■ **INPUT FOR THIS TASK**:
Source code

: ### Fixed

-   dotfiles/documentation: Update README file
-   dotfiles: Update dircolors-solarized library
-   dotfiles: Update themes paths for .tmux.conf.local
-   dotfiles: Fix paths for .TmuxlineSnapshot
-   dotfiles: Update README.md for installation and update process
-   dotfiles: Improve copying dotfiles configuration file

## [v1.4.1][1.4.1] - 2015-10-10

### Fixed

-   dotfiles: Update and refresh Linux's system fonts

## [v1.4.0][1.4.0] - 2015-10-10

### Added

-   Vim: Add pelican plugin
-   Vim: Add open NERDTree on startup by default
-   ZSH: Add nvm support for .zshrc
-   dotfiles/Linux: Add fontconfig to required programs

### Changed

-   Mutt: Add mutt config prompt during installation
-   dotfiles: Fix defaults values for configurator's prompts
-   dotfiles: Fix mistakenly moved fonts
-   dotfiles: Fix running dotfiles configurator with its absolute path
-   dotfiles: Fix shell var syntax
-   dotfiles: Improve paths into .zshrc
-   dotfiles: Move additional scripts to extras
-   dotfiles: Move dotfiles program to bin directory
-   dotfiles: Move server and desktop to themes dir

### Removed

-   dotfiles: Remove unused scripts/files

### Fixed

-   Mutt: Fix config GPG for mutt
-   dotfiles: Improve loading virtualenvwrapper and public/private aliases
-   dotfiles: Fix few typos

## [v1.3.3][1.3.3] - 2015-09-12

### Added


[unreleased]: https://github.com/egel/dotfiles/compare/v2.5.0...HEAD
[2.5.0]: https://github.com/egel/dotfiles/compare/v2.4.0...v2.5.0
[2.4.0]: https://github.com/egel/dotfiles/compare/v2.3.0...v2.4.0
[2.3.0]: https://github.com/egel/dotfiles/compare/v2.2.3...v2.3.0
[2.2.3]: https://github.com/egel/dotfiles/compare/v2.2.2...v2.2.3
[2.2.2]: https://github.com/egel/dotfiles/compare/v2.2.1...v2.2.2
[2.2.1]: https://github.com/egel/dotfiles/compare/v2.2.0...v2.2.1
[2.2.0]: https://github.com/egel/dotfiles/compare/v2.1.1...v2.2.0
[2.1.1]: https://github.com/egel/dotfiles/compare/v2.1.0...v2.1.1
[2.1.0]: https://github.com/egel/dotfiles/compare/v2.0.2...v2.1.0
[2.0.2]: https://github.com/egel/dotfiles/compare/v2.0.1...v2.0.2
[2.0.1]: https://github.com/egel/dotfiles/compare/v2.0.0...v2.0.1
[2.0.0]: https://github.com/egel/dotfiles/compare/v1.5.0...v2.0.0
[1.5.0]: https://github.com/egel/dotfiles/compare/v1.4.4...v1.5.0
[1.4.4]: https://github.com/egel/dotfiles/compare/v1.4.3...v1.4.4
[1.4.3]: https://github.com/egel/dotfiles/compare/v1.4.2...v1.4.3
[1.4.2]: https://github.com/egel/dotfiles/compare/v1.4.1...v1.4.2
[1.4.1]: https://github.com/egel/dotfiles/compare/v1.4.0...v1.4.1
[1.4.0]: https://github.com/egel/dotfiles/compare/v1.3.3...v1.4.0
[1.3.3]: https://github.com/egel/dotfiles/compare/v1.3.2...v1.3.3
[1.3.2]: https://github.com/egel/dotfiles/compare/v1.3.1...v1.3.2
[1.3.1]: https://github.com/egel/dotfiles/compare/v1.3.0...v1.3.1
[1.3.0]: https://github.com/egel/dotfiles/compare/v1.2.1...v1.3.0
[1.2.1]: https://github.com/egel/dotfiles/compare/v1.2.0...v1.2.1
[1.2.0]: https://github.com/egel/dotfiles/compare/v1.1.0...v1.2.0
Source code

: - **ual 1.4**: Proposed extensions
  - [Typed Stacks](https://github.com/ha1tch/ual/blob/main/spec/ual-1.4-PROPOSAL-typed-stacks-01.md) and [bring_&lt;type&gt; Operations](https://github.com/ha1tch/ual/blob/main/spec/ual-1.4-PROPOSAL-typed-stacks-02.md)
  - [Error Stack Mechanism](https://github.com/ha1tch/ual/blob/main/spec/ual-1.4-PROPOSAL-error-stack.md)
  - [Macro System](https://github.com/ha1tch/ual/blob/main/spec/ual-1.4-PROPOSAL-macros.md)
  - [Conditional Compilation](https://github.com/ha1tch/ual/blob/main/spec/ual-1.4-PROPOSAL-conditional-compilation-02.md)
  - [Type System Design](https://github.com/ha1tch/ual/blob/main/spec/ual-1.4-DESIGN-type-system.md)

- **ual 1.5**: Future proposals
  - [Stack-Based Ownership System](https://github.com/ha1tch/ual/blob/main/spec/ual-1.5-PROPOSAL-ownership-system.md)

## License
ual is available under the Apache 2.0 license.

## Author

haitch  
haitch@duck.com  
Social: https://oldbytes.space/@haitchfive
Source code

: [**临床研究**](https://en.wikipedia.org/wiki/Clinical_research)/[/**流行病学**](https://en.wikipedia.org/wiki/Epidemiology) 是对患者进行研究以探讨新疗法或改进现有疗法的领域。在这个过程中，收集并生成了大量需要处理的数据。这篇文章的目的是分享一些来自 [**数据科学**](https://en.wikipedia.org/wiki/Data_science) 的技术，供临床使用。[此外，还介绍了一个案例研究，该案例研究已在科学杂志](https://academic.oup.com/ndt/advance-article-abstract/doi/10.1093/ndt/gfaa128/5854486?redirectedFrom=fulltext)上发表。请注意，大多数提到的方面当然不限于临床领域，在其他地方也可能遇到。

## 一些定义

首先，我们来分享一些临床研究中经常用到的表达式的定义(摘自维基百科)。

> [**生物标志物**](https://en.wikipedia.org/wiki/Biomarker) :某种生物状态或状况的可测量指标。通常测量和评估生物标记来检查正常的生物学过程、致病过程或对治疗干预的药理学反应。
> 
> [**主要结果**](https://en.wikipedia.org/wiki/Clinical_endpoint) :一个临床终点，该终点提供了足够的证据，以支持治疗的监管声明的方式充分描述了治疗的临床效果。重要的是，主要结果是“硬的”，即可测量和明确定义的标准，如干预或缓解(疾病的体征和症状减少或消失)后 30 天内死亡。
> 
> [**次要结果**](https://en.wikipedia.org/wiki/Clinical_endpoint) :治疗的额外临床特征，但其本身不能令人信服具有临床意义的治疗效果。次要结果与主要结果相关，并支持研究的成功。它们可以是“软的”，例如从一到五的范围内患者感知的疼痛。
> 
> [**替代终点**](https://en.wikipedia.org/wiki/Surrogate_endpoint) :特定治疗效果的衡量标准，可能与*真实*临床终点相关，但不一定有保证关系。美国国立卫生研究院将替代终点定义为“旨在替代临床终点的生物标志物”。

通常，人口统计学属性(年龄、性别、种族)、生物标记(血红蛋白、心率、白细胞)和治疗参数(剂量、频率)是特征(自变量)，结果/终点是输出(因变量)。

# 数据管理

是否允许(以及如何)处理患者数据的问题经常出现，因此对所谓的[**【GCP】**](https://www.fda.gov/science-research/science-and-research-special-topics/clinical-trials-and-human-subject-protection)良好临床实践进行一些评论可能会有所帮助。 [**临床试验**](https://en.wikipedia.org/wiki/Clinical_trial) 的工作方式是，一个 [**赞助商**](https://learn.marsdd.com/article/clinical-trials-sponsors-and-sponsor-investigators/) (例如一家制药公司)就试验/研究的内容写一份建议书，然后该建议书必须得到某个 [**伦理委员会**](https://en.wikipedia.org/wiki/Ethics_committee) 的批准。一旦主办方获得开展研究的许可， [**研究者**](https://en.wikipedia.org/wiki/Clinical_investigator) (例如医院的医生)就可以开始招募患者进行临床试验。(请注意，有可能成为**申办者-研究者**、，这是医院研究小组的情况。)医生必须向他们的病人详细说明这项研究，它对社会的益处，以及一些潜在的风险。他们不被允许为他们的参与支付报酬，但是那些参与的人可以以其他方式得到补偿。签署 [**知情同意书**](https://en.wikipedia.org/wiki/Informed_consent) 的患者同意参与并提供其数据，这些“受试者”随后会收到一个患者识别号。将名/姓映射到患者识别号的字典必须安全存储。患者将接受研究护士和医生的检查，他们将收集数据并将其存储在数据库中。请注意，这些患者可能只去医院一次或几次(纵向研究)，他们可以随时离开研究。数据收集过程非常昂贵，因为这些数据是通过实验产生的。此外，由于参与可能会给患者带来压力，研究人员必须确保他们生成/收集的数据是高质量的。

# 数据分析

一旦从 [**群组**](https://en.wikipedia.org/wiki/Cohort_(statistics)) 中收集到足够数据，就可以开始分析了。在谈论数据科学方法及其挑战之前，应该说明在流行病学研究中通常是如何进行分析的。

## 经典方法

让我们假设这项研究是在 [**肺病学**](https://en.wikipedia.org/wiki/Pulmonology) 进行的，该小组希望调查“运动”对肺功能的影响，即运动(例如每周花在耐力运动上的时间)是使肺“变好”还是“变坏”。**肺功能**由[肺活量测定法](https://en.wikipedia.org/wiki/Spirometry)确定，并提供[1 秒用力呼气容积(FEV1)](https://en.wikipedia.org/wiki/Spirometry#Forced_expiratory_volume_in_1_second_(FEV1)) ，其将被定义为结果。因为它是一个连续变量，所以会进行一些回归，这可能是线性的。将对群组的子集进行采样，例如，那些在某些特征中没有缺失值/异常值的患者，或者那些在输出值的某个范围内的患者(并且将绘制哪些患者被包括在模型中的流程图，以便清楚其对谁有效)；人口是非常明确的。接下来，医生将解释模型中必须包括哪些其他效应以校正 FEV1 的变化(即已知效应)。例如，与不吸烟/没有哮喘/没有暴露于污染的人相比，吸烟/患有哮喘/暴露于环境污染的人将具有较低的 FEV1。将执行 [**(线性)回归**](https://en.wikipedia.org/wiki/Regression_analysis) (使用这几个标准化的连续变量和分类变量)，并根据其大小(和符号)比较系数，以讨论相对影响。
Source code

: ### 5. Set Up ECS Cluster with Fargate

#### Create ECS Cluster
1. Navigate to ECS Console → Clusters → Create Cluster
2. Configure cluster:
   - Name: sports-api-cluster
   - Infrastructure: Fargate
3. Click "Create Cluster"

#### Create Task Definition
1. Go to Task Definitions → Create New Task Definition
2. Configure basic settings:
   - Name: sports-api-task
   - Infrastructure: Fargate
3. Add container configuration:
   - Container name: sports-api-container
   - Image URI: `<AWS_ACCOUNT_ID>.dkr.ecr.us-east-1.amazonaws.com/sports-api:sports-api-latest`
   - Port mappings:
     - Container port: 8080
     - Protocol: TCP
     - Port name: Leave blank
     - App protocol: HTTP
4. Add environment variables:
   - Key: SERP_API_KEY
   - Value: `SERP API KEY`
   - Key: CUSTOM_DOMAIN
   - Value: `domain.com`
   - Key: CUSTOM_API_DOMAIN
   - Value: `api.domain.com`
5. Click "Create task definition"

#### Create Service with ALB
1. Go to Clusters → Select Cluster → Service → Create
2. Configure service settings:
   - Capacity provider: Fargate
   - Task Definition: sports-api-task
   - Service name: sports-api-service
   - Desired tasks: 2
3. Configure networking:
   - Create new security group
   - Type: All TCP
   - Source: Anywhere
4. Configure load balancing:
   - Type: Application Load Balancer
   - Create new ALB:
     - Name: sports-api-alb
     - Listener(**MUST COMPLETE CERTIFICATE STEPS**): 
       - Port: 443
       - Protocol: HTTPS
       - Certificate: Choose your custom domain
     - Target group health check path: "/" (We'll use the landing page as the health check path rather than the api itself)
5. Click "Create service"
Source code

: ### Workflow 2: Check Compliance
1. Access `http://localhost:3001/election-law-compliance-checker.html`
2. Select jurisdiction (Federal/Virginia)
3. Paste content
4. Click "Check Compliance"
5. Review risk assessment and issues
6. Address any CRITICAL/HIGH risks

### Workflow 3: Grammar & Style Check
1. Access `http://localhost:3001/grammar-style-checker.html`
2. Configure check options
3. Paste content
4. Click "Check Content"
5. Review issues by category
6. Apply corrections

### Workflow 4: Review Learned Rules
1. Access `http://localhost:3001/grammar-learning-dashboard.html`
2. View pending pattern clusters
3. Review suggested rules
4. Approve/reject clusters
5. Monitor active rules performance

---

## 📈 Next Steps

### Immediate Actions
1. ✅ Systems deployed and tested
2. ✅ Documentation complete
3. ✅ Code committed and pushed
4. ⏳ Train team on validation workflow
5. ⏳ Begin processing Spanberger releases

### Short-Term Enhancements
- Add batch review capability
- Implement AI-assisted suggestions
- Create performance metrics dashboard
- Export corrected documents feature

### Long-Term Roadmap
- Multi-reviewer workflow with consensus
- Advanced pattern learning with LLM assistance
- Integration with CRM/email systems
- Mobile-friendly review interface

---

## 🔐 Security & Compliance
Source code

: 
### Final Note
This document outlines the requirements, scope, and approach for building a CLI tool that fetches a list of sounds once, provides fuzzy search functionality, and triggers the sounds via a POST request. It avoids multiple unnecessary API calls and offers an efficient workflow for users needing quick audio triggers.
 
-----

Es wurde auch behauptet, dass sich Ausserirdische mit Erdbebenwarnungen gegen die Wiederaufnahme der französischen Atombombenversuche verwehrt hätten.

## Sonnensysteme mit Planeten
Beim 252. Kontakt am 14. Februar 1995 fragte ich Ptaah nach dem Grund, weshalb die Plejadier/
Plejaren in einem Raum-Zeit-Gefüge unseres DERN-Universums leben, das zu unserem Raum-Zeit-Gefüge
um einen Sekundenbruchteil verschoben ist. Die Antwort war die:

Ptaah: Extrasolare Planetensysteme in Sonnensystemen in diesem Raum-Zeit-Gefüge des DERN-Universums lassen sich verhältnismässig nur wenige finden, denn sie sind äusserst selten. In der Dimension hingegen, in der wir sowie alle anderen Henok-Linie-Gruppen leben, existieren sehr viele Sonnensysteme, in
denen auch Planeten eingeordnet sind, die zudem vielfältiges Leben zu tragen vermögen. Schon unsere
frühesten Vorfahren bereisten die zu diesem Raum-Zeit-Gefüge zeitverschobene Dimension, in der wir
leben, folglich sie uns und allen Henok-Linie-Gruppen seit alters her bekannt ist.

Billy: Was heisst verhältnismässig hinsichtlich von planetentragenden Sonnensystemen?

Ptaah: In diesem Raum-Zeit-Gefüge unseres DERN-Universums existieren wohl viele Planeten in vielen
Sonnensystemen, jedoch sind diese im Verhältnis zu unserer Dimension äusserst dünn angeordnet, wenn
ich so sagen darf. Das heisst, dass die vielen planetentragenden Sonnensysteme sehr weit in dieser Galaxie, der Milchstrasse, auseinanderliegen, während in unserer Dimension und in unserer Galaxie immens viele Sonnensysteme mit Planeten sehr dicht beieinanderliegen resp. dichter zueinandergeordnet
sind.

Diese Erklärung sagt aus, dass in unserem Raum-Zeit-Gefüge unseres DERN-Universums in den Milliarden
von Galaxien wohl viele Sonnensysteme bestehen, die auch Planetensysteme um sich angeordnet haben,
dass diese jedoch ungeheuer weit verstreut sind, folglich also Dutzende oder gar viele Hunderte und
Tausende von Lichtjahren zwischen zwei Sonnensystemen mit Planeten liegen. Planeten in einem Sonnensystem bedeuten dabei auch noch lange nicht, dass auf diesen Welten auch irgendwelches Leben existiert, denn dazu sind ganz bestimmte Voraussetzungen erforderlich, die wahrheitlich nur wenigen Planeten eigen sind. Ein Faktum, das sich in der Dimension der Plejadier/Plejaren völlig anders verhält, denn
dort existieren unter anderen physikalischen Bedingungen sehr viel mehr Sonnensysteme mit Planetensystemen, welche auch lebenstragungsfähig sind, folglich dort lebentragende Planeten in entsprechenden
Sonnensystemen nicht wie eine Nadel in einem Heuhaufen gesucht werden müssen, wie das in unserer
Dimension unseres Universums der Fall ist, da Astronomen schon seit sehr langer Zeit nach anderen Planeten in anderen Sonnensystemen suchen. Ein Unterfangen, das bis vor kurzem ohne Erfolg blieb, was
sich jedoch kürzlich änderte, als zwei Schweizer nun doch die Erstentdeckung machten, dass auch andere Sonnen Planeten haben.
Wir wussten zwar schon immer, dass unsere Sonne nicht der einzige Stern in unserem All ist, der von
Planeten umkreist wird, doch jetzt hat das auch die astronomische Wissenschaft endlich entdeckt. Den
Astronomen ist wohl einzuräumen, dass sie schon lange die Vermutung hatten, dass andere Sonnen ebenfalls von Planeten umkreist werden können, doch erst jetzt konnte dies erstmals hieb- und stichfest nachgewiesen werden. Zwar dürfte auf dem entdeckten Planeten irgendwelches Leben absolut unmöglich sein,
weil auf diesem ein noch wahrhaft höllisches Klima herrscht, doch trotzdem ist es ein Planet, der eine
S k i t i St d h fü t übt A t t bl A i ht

■ **WHAT YOU ARE ASKED TO DO**: Copy out the listing above, beginning at its first line and stopping after the line that contains "### Changed". Reproduce each line unchanged.

■ **ANSWER SPACE**:
Source code

: ### Fixed

-   dotfiles/documentation: Update README file
-   dotfiles: Update dircolors-solarized library
-   dotfiles: Update themes paths for .tmux.conf.local
-   dotfiles: Fix paths for .TmuxlineSnapshot
-   dotfiles: Update README.md for installation and update process
-   dotfiles: Improve copying dotfiles configuration file

## [v1.4.1][1.4.1] - 2015-10-10

### Fixed

-   dotfiles: Update and refresh Linux's system fonts

## [v1.4.0][1.4.0] - 2015-10-10

### Added

-   Vim: Add pelican plugin
-   Vim: Add open NERDTree on startup by default
-   ZSH: Add nvm support for .zshrc
-   dotfiles/Linux: Add fontconfig to required programs

### Changed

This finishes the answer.